PROBLEMS TO SOLVE:
A - Print the stretch of the passage on non-consensual image sharing from "While law-enforcement struggle" through "of the Internet.".
B - Answer these questions from the passage on non-consensual image sharing, one per line:
(i) In the 2013 survey, what percentage of the threats to expose intimate photos were carried out?
(ii) What is the title of Bill C-13?
(iii) What is the maximum prison term for the offence under s.162.1 of the Criminal Code?
─── PASSAGE SHOWN
While law-enforcement struggle to keep up with the “wild west” that is anonymous crime on the Internet, images involving girls and young women under 18-years of age are at least legally considered child pornography and hence illegal to create, possess, or distribute. However, until relatively recently it did not constitute a crime to non-consensually share an intimate image of a woman over 18 years of age.

A 2013 survey of adults (18-54) found that 1 in 10 ex-partners have threatened to expose intimate photos of their ex online, with 60% of the threats being carried out. Provincial and federal governments have responded to this gap in Canadian criminal and civil law and to increasing awareness of cyber-violence against women and girls with attempts to shine a light on this dark part of the Internet.

In 2015, Canada enacted its contested Bill C-13, the Protecting Canadians From Online Crime Act, which, among other things, criminalized the non-consensual sharing of intimate images. While to many it makes sense to criminalize harmful and invasive online behavior, others question whether criminalization will achieve the desired long-term cultural effects. How do we transform the “widely-held (if often implicit) attitude that people, particularly young women, who engage in sexual conduct have somehow degraded or diminished themselves and are therefore suitable subjects for mockery or humiliation”?[2]

In any case, criminalizing a behavior certainly sends a message. Under the criminal offence created in 2015, s.162.1 of the Criminal Code, every person who knowingly or recklessly publishes, distributes, transmits, sells, or makes available an intimate image of a person without their consent, is guilty of an indictable offence and liable to imprisonment for up to five years.

The young man who was the focus of my February blog post had been found guilty of this offence, but he was not convicted. What followed publishing my blog post was also an interesting learning experience: I was contacted online by someone purporting to be a “family friend” of the accused and I was asked by this “friend” to remove the blog post. A quick Twitter search indicated that this person was a “designer of data privacy technologies”, a “data destruction expert”, and an “oyster-shucking champ”. I learned that this “friend” had also contacted a student reporter/opinion writer at the McGill Daily and asked her to take an article about the young man’s offences offline. Furthermore, since the Radio-Canada article, search engine results of this young man’s name mysteriously generate numerous “filler” websites that associate his name with vague and abstract mentions of community work, human rights, family, and peanut butter products.
──────
─── GIVEN RECORDS
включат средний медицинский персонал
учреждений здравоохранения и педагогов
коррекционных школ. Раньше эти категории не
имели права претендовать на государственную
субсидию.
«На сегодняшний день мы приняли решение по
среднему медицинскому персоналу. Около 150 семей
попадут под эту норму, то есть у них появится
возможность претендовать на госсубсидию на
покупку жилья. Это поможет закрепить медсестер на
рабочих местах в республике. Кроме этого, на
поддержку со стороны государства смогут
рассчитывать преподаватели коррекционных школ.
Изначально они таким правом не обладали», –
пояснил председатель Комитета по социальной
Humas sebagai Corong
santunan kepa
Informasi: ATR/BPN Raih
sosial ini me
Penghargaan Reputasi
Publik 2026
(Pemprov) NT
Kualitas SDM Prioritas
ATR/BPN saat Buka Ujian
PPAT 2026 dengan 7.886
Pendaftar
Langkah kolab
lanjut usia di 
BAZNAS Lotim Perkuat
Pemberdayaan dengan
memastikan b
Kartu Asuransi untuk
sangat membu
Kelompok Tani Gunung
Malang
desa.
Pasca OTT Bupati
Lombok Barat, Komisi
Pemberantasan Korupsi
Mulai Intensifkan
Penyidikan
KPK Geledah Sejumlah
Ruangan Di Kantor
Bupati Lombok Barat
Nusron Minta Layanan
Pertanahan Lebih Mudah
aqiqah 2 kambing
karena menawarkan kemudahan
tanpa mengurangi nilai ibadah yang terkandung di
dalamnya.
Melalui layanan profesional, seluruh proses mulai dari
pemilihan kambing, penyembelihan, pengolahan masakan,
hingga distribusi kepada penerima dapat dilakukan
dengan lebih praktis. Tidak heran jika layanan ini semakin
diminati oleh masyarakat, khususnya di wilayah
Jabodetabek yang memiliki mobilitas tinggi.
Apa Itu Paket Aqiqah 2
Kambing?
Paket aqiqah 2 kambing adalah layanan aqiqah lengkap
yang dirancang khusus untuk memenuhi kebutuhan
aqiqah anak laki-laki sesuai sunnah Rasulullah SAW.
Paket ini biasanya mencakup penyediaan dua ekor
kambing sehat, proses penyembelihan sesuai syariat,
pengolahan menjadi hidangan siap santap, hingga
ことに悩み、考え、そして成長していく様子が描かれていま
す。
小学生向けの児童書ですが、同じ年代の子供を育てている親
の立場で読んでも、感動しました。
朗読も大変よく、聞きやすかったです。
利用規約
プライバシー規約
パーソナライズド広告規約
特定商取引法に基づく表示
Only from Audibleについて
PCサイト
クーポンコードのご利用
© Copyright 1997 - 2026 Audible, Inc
──────
─── GIVEN RECORDS
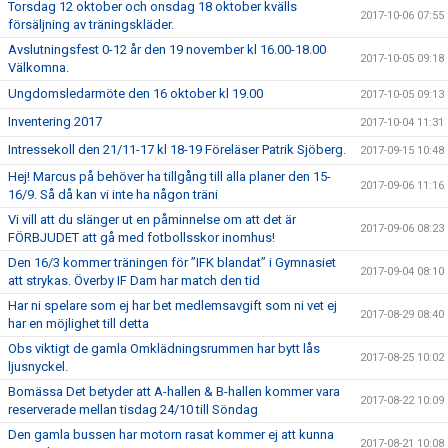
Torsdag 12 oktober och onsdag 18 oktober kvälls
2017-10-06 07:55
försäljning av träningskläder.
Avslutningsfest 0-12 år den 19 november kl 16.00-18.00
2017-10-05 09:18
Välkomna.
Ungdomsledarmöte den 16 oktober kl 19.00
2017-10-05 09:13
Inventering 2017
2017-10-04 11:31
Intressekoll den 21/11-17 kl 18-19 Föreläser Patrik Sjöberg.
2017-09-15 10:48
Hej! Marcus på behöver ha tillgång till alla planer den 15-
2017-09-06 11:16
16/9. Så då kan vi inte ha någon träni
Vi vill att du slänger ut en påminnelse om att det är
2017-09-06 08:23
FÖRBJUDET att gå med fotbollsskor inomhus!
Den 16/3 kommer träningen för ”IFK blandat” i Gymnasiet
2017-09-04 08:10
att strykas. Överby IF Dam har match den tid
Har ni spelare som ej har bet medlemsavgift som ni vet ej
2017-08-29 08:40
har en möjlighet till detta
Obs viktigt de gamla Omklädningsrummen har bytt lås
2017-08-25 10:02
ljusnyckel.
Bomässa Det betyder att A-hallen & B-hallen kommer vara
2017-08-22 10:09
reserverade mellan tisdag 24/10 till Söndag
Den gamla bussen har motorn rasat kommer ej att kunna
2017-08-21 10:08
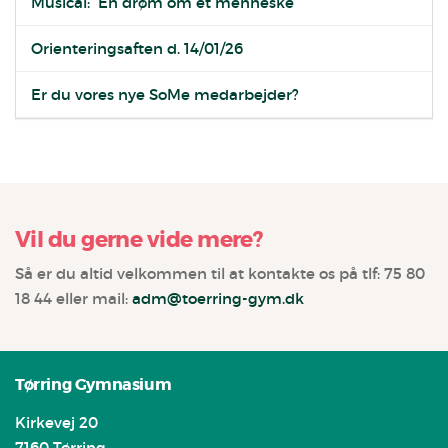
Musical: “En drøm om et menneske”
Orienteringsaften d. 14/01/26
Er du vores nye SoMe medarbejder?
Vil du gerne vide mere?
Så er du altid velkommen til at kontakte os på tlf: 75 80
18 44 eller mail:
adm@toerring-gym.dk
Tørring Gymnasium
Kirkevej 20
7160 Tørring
──────
EXERCISE RESPONSES:
A -
While law-enforcement struggle to keep up with the “wild west” that is anonymous crime on the Internet, images involving girls and young women under 18-years of age are at least legally considered child pornography and hence illegal to create, possess, or distribute. However, until relatively recently it did not constitute a crime to non-consensually share an intimate image of a woman over 18 years of age.

A 2013 survey of adults (18-54) found that 1 in 10 ex-partners have threatened to expose intimate photos of their ex online, with 60% of the threats being carried out. Provincial and federal governments have responded to this gap in Canadian criminal and civil law and to increasing awareness of cyber-violence against women and girls with attempts to shine a light on this dark part of the Internet.

B -
(i) 60%
(ii) The Protecting Canadians From Online Crime Act
(iii) Up to five years